Paying for the purchases abroad was supposed to minimize the adverse impact of exchanging currency under oppressive domestic inflationary pressures and a fractured infrastructure.

What it actually did was undermine any ability to use PDVSA’s revenues to buttress an increasingly insolvent central budget. It also wasted money, as food was purchased and then transported through intermediaries at exorbitant prices. PDVSA, after all, operates oil tankers, not cargo vessels.

Nicolás Maduro, Chávez’s successor, complicated the matter even further by regularly raiding PDVSA coffers to pay for a wider range of imports, tied fundamentally unstable sovereign debt issuances to PDVSA bond futures, and relied on accelerating heavy-handed responses to local unrest.

As the crisis worsened, life in the streets became unbearable. Contacts tell me that the few retail establishments in Caracas that managed to remain open often wouldn’t decide on the actual price of goods and services until you reached the counter.

Inflation was just that high, and the effective market value of the bolivar, the local currency, moved that quickly. It reminded me of when I was living through Russia’s currency devaluations. A dollar went a long way in Moscow then, and in Caracas now.

As Maduro’s repression increased, America launched some initial sanctions. Another, more concerted round came in response to Maduro replacing the National Assembly (controlled by the opposition) with a new legislature more bound to his will.

As I’ve sketched in some detail here in Oil & Energy Investor, Washington is now eyeing PDVSA specifically for sanctions, threatening, among others, to restrict or eliminate U.S. exports of lighter oil to PDVSA. These exports are required to allow the processing of the much heavier oil from Venezuela’s Orinoco oil basin.

This area on either side of the Orinoco River may hold the largest oil reserves in the world. But this is very heavy oil. I can personally attest to this. Years ago, I put some of this in the palm of my hand, turned the hand over, and it just sat there. This oil makes molasses set speed records. It’s much more expensive to extract and process, requiring expertise and technology generally available only in the West.

If Venezuela were to lose the ability to process its oil products, the country’s domestic markets for gasoline, diesel, and other distillates would collapse. The resulting knock-on effect is certain to escalate inflation and make basic life intolerable.

And that’s not the only way in which PDVSA is under increasing pressure…

Russia is Silently Taking Over

The company has been delaying payment of vendors and in some cases even wages. It’s also been unable to meet contract obligations at terminals in the Caribbean, forcing the introduction of storage and transit agreements that further increase costs and reduce revenues.

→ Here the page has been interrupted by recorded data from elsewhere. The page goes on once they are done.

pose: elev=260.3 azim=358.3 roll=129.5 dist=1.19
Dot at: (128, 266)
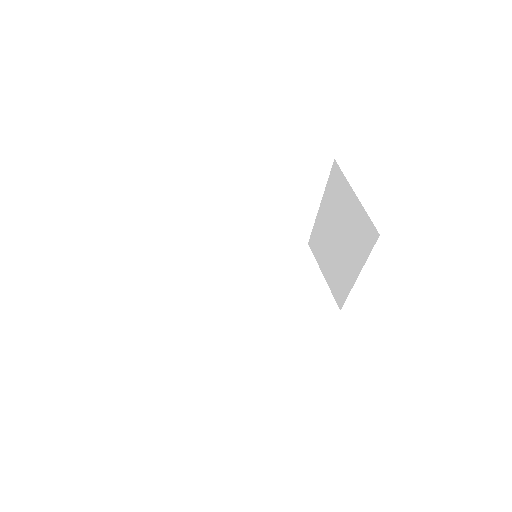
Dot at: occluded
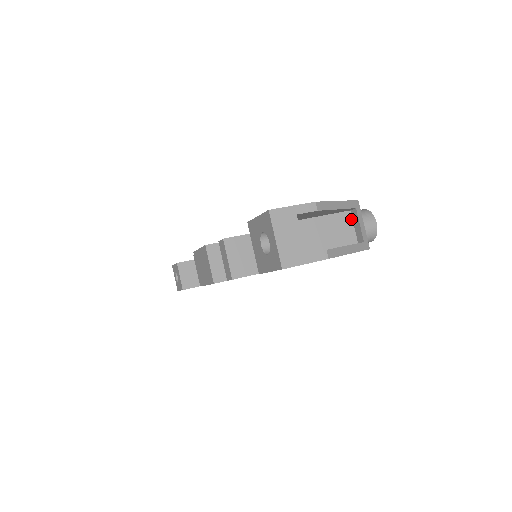
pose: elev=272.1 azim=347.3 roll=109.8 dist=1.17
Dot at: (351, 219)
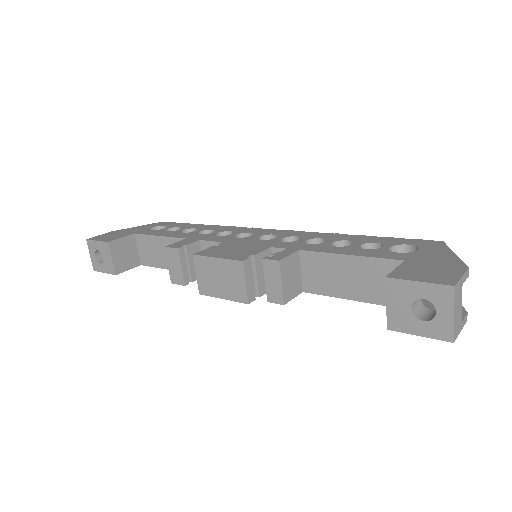
Dot at: occluded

That has set the stage for one heck of a fire sale.

Russian companies have been moving in to cherry pick PDVSA assets. So far, the biggest prize – the large refinery complex on the island of Curaҫao – remains in PDVSA hands. But it’s unknown for how long the company will be able to maintain an increasingly onerous working capital requirement.

Meanwhile, Rosneft, Russia’s largest and state-controlled oil producer, has been acquiring upstream and midstream assets inside Venezuela in return for a combination of straight payment and/or assumption of debt. PDVSA desperately needs the funds, but Rosneft’s largess is not inexhaustible. And all of this still requires the expensive development of the Orinoco and its heavy oil.

Neither PDVSA nor Rosneft can shoulder this burden for long, especially at today’s global oil prices. Nonetheless, control of upstream operations in Venezuela can provide Rosneft with contract swaps and targeted market penetration.

Years ago, five Russian oil majors set up their own joint venture to participate in the Orinoco along with PDVSA. There was also a joint investment bank established in Caracas for the same purpose. The venture collapsed and the bank languished. But they remain and can be resurrected on short notice.

The other likely outside beneficiary of this fire sale is China.

U.S. Sanctions May Play Into Russia’s and China’s Hands

Chinese companies have moved into Venezuelan upstream activities as well. However, here the primary play has been to control oil export revenues.

Beijing does this through repayment of large loans provided both PDVSA and the Venezuelan government. In an approach already used in Brazil and especially in Ecuador (the smallest OPEC member, where the Chinese now control oil payments), exports no longer return to the Chinese mainland.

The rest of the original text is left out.